Farr had started at the company in a junior admin position and had over 13 years worked her way up to its financial director earning £70,000.

The court heard that due to the fraud, the company had been forced to make employees redundant.

Farr, of Spring Grove, Cwmbran, Monmouthshire previously admitted defrauding We Fight Any Claim out of £825,751.60 between March 2016 and October 2019.

Ieuan Bennett, defending, said Farr had suffered significant problems in her childhood which had impacted her adult life.

“The defendant became addicted to gambling and there must have been some deep-rooted unhappiness in her life and it must have had some sort of therapeutic impact upon her,” Mr Bennett said.

“She was for many months gambling quite considerable sums, relatively secretly at home.”

Mr Bennett said Farr’s husband was unaware of his wife’s gambling and only became aware of the size of the fraud recently.

Criticising the gambling industry, he added: “I really must voice one concern. Quite how those industries think people are able to find thousands and thousands of pounds every month to spend, heaven only knows.

“Looking at the figures that is of course what she was doing time after time.”

Passing sentence, Deputy Circuit Judge Neil Bidder QC also expressed concern at how Farr had been allowed to gamble so much online.

“It is deeply concerning that this woman could have been allowed by the online gambling sites to have gambled quite this much money,” he said.

“You carried out a sophisticated and well concealed fraud, fabricating invoices, manipulating the accounts as you were capable of doing given your training.

“You caused very substantial losses.

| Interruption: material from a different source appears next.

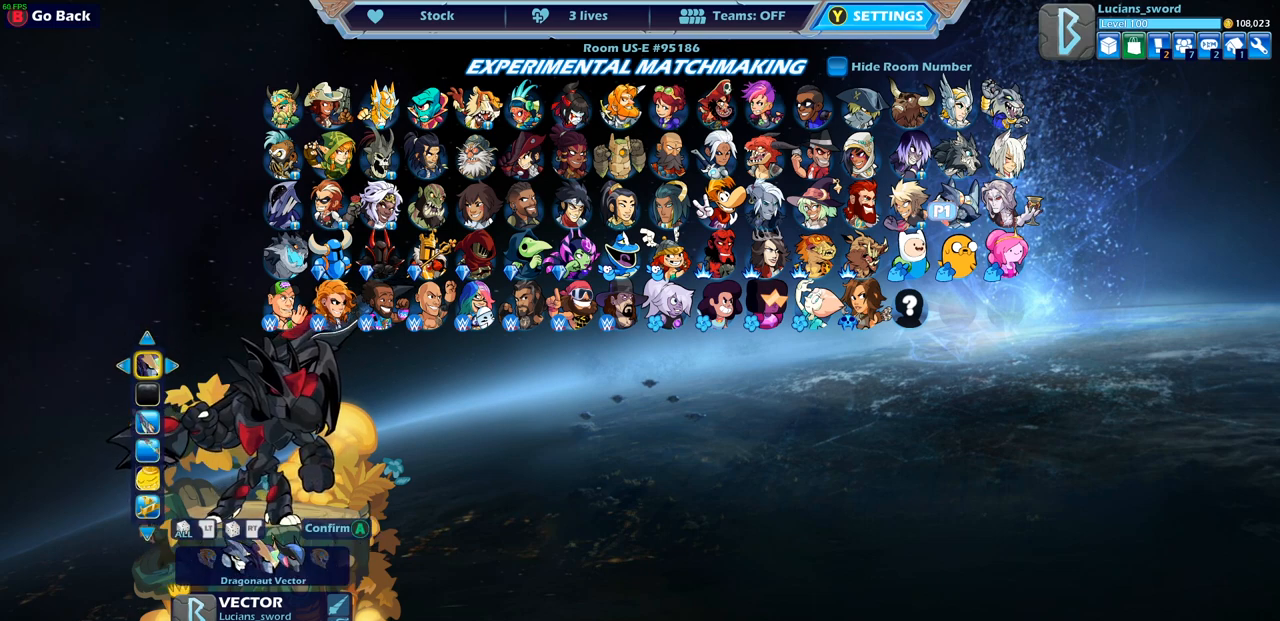
{"buttons": [], "left_stick": "center", "right_stick": "center", "events": []}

It has had a substantial detrimental affect on the company and I am sure it has contributed to employees being made redundant.

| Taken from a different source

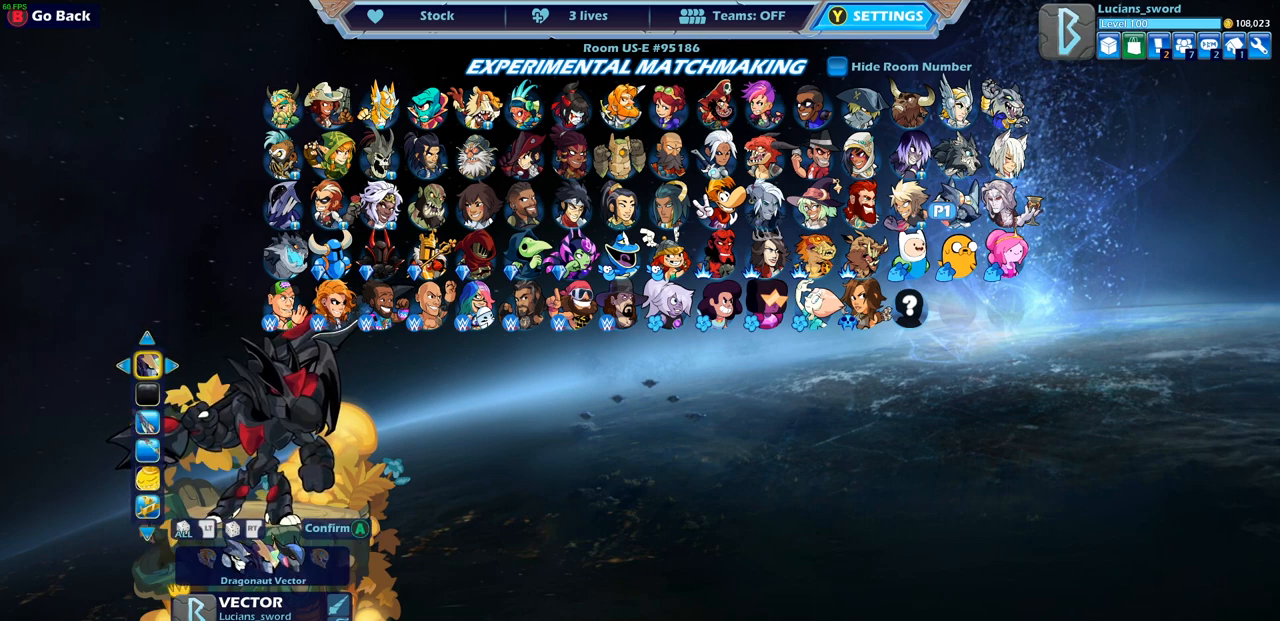
{"buttons": [], "left_stick": "center", "right_stick": "center", "events": [[400, "DPAD_RIGHT", "down"], [500, "DPAD_RIGHT", "up"]]}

“This was a case where you started gambling from perhaps trivial and harmless ways and became addicted.

“I have absolutely no doubt that your experiences in childhood and that fed into your character and led to you becoming a person who could become addicted to gambling.”

He added: “When you go to prison primary in your thoughts will be your children and that will an extra punishment for you and I take that very much into account.”